■ **TASK**
Transcribe each entry so that nothing differs from the original.

■ **GIVEN DATA**
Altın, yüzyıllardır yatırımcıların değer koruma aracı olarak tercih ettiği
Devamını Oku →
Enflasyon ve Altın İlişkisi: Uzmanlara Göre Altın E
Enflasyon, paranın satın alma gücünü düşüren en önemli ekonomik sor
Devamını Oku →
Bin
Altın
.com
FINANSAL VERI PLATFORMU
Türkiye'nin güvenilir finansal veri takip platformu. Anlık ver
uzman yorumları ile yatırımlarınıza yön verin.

■ **REPLY**
Altın, yüzyıllardır yatırımcıların değer koruma aracı olarak tercih ettiği
Devamını Oku →
Enflasyon ve Altın İlişkisi: Uzmanlara Göre Altın E
Enflasyon, paranın satın alma gücünü düşüren en önemli ekonomik sor
Devamını Oku →
Bin
Altın
.com
FINANSAL VERI PLATFORMU
Türkiye'nin güvenilir finansal veri takip platformu. Anlık ver
uzman yorumları ile yatırımlarınıza yön verin.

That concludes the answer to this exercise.